I know there are many people out there still praying for us. We need those prayers. I have been keeping a low profile around Waco. Not wanting to do much. Bronson is a happy little baby and what gets me up in the morning. I have been deep diving into doctrine surrounding resurrection and the second coming of Jesus which has brought peace. I have friends and family supporting us. All that said, it is still extremely difficult. I yearn for the day that we reunite with our daughter.
Christmas was quiet. I honestly just wanted the day to be over.
We went to Mardi Gras with Kevin and Melora. It was bitter sweet. Haven their daughter was there and I kept seeing what life would have been if Blakely was thee. They would be laughing, giggling, and finally able to play with each other. 2 years ago they were alittle too young to know how to play.
Blakely’s birthday just passed. Jen came up and we painted rocks and hid them at the zoo that Blakely liked to go too. Then we had people over for dinner and cake. We watched videos of Blakely and talked about her. It was good. I kept it together until I read a YW letter.

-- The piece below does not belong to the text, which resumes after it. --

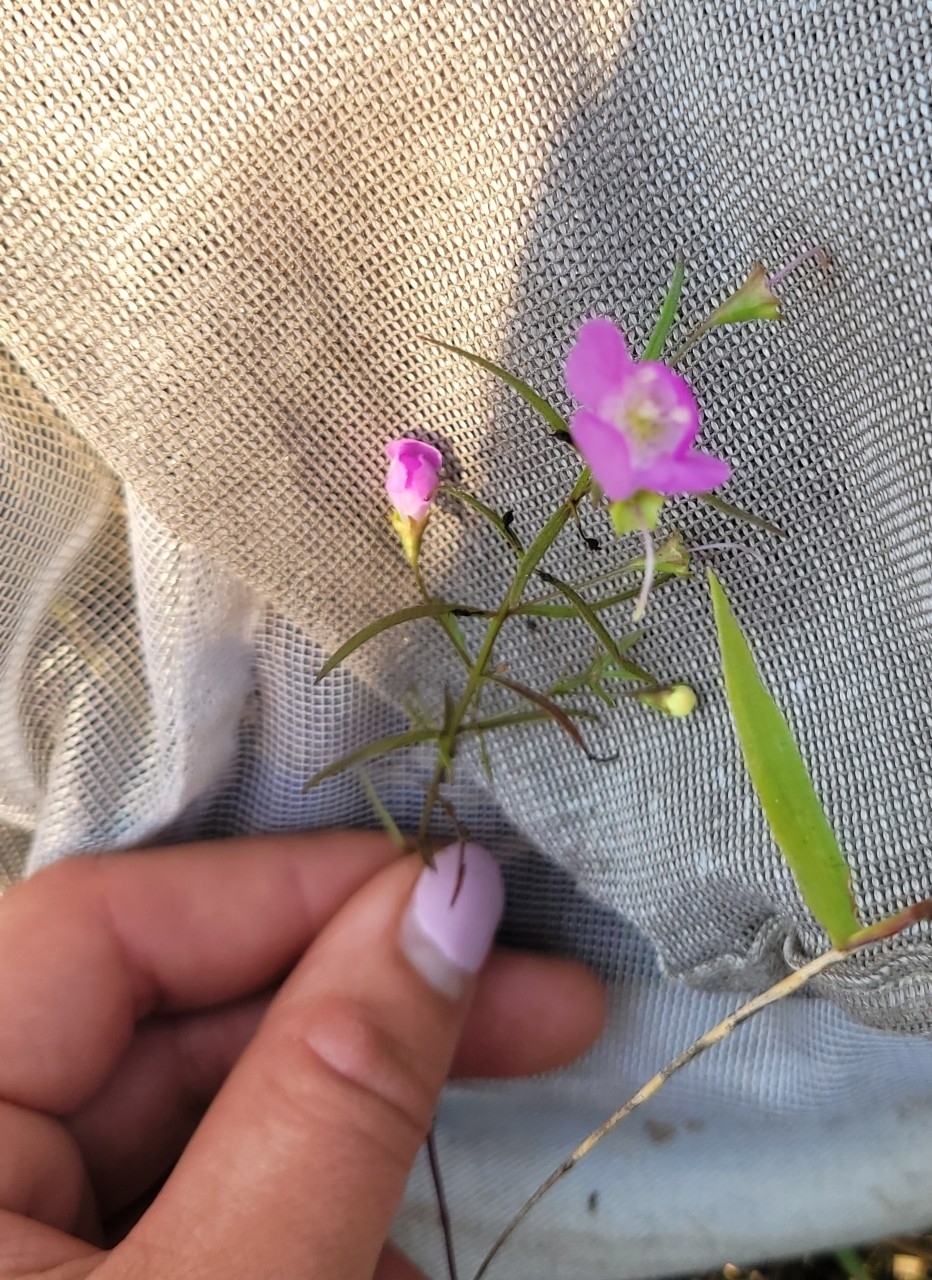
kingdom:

She said “I know if I lost a child the world would loose me” and I just sobbed.
There have been a lot of tender mercies surrounding this event that have been written in journals.
So what is next? Surviving…
I am not sure what the future will hold. I want to give myself a year to feel all the feels. But after that I am not sure. Will we move? Will we be pregnant again? Will we be in a better place emotionally? Who knows. All this to say, these have been the darkest days, weeks, months of my life.
Blakely and I were knit together. When she died, it felt like I died. We were together all the time, she was by my side. I feel her around and pray to see her with my mortal eyes. I would give anything just to be with her again.
Till we meet again my little bug.
This was the last picture we got of Blakely before she passed. She was a great older sister to Bronson. I know he can still see her around the house. They love each other and will be good friends someday.